[Data entries]
• • •
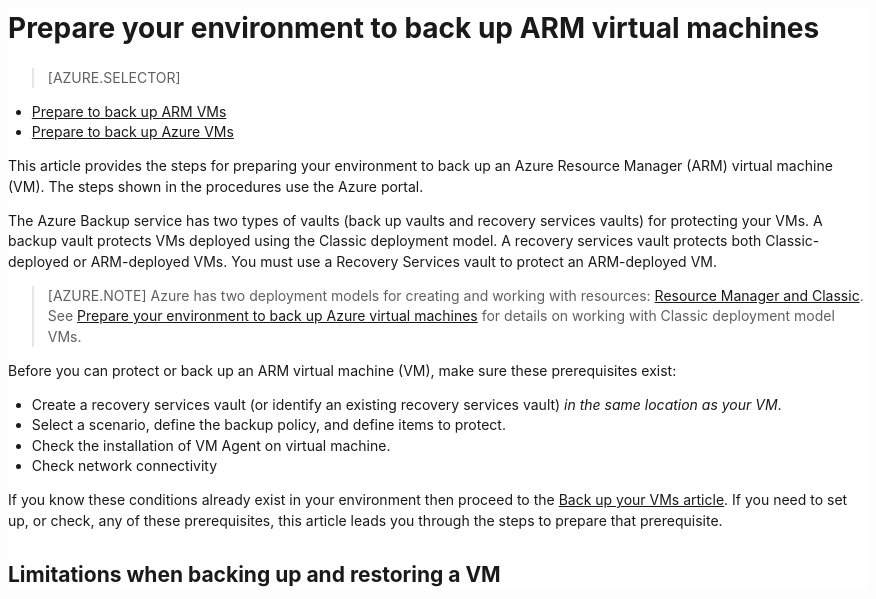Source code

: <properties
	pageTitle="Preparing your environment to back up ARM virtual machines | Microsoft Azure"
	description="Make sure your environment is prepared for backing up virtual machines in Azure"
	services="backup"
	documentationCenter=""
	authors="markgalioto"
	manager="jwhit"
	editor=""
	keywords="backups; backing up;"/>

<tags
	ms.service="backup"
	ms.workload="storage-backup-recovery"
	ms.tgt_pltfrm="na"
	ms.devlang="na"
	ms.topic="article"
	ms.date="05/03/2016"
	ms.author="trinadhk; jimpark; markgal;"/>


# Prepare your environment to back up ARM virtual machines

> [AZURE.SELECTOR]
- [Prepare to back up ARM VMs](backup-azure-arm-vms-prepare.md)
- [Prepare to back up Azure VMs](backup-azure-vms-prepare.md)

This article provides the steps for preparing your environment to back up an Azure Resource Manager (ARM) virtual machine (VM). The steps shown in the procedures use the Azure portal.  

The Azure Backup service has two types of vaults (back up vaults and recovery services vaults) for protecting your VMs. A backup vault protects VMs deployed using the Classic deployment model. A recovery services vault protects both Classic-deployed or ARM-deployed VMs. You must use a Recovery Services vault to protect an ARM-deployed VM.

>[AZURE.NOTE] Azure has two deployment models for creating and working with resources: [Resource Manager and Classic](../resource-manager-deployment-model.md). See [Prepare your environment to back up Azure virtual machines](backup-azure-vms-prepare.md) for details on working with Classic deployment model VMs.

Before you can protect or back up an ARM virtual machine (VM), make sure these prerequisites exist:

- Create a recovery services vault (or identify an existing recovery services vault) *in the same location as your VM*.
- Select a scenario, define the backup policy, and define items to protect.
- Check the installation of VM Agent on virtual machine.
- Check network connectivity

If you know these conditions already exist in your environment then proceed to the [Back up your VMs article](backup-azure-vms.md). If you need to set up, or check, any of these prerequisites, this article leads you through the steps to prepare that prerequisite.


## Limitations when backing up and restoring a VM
• • •
> **Directions**
Quote the data exactly, leaving every image out of the copy.

> **Output for this exercise**
Source code

: <properties
	pageTitle="Preparing your environment to back up ARM virtual machines | Microsoft Azure"
	description="Make sure your environment is prepared for backing up virtual machines in Azure"
	services="backup"
	documentationCenter=""
	authors="markgalioto"
	manager="jwhit"
	editor=""
	keywords="backups; backing up;"/>

<tags
	ms.service="backup"
	ms.workload="storage-backup-recovery"
	ms.tgt_pltfrm="na"
	ms.devlang="na"
	ms.topic="article"
	ms.date="05/03/2016"
	ms.author="trinadhk; jimpark; markgal;"/>


# Prepare your environment to back up ARM virtual machines

> [AZURE.SELECTOR]
- [Prepare to back up ARM VMs](backup-azure-arm-vms-prepare.md)
- [Prepare to back up Azure VMs](backup-azure-vms-prepare.md)

This article provides the steps for preparing your environment to back up an Azure Resource Manager (ARM) virtual machine (VM). The steps shown in the procedures use the Azure portal.  

The Azure Backup service has two types of vaults (back up vaults and recovery services vaults) for protecting your VMs. A backup vault protects VMs deployed using the Classic deployment model. A recovery services vault protects both Classic-deployed or ARM-deployed VMs. You must use a Recovery Services vault to protect an ARM-deployed VM.

>[AZURE.NOTE] Azure has two deployment models for creating and working with resources: [Resource Manager and Classic](../resource-manager-deployment-model.md). See [Prepare your environment to back up Azure virtual machines](backup-azure-vms-prepare.md) for details on working with Classic deployment model VMs.

Before you can protect or back up an ARM virtual machine (VM), make sure these prerequisites exist:

- Create a recovery services vault (or identify an existing recovery services vault) *in the same location as your VM*.
- Select a scenario, define the backup policy, and define items to protect.
- Check the installation of VM Agent on virtual machine.
- Check network connectivity

If you know these conditions already exist in your environment then proceed to the [Back up your VMs article](backup-azure-vms.md). If you need to set up, or check, any of these prerequisites, this article leads you through the steps to prepare that prerequisite.


## Limitations when backing up and restoring a VM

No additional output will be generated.